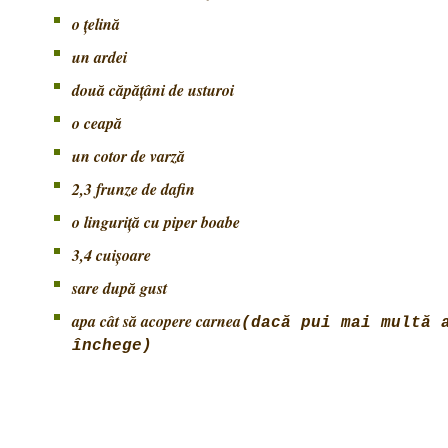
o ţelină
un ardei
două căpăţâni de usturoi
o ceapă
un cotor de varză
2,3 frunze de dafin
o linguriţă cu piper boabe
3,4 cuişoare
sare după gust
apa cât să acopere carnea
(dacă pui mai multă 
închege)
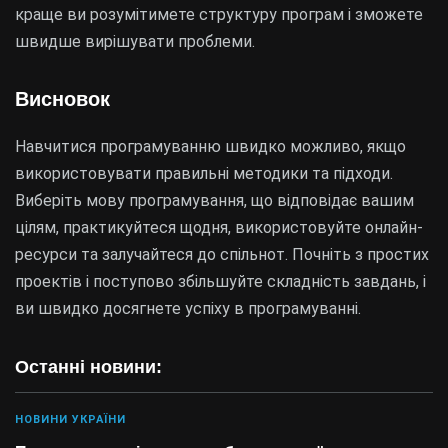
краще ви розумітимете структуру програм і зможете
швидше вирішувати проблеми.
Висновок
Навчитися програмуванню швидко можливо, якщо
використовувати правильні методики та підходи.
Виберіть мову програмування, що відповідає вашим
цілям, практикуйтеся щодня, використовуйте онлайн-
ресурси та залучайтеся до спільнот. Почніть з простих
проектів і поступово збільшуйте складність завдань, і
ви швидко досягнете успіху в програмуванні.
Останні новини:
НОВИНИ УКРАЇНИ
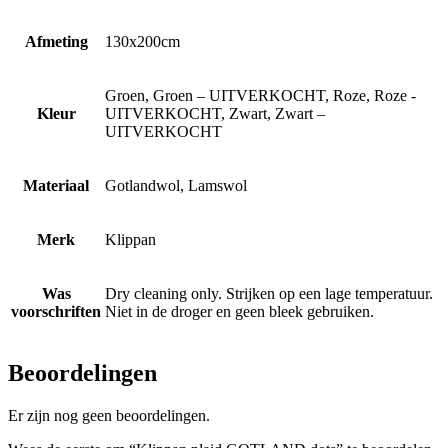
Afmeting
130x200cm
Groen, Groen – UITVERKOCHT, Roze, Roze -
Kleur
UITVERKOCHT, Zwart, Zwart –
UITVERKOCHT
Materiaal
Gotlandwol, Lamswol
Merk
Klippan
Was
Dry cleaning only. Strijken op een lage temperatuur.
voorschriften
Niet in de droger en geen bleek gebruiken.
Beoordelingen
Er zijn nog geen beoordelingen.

____

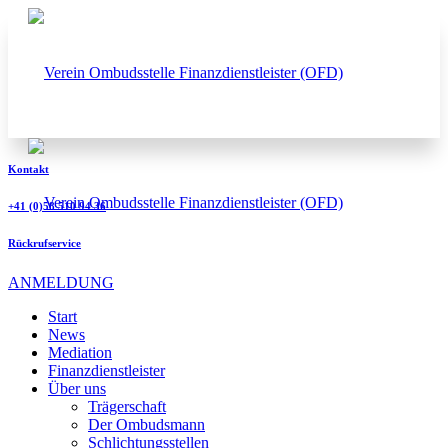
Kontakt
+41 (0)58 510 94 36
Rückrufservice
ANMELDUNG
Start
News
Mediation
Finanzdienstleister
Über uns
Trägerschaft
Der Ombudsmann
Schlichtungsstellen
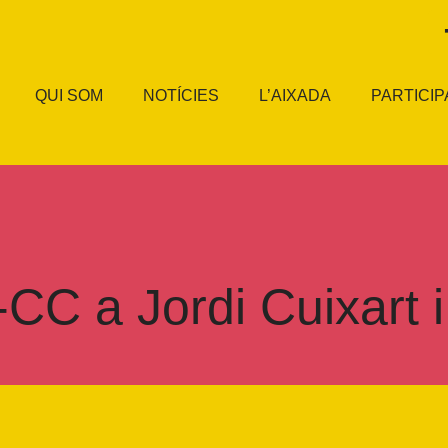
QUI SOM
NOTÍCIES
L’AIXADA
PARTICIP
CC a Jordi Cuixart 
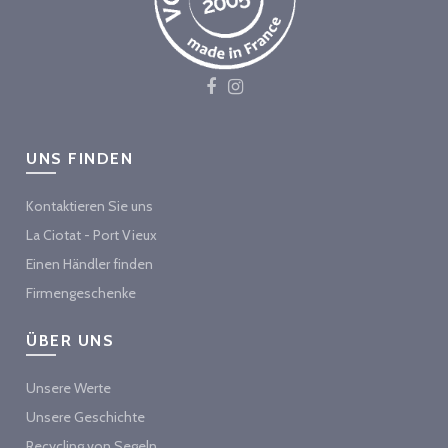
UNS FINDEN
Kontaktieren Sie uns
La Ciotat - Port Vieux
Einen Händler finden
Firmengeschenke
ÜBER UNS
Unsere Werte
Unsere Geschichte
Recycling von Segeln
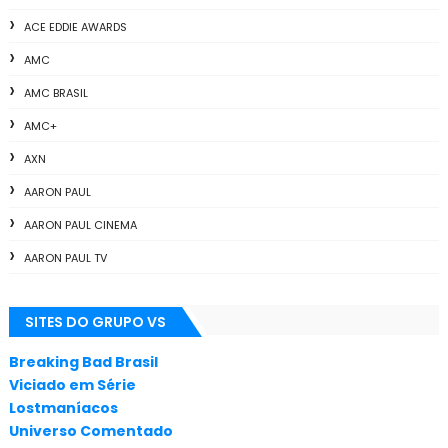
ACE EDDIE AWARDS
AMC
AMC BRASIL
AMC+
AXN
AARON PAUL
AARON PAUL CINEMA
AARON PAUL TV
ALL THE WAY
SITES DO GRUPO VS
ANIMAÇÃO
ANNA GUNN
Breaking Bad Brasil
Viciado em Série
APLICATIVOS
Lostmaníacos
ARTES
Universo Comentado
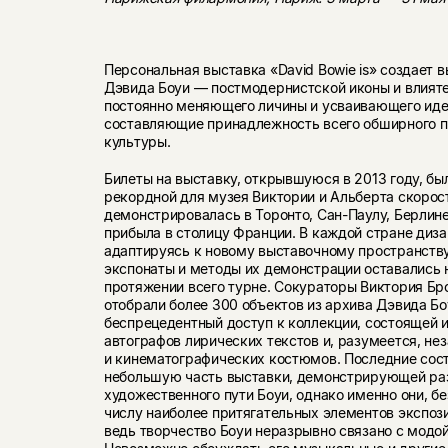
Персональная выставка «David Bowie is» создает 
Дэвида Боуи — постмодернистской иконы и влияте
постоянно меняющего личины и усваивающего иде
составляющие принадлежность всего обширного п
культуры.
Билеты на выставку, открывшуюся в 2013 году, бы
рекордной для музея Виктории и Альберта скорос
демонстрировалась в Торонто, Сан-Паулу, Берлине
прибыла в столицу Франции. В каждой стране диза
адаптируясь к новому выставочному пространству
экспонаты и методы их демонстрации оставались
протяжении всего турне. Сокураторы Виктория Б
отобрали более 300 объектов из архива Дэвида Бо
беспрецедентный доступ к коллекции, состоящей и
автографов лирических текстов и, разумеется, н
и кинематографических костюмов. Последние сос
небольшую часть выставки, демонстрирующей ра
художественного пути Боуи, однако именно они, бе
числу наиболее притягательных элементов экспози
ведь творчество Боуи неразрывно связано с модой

____

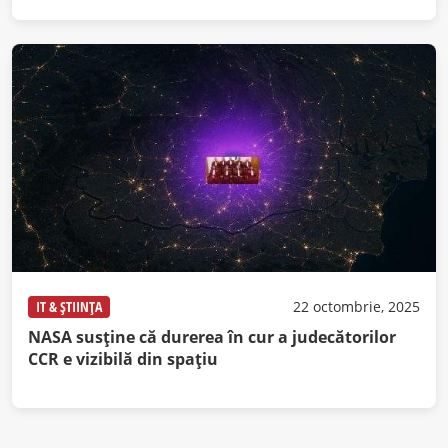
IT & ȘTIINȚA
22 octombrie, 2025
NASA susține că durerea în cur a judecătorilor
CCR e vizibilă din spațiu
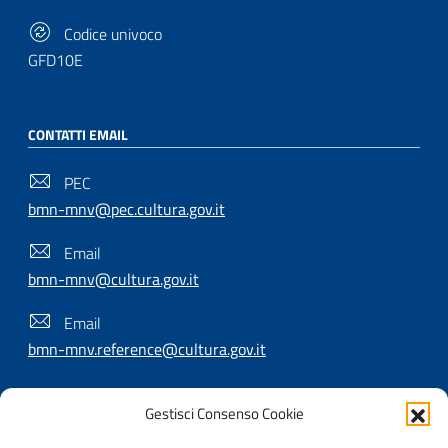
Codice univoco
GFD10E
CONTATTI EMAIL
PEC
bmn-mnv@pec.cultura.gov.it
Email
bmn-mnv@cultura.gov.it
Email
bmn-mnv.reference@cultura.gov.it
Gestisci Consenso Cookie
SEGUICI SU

____

■ INSTRUCTIONS TO FOLLOW: The response should be the listing above, limited to the lines between the one holding "прибыла в столицу" and the one holding "беспрецедентный доступ к", inclusive, reproduced exactly.

■ ANSWER SECTION:
прибыла в столицу Франции. В каждой стране диза
адаптируясь к новому выставочному пространству
экспонаты и методы их демонстрации оставались
протяжении всего турне. Сокураторы Виктория Б
отобрали более 300 объектов из архива Дэвида Бо
беспрецедентный доступ к коллекции, состоящей и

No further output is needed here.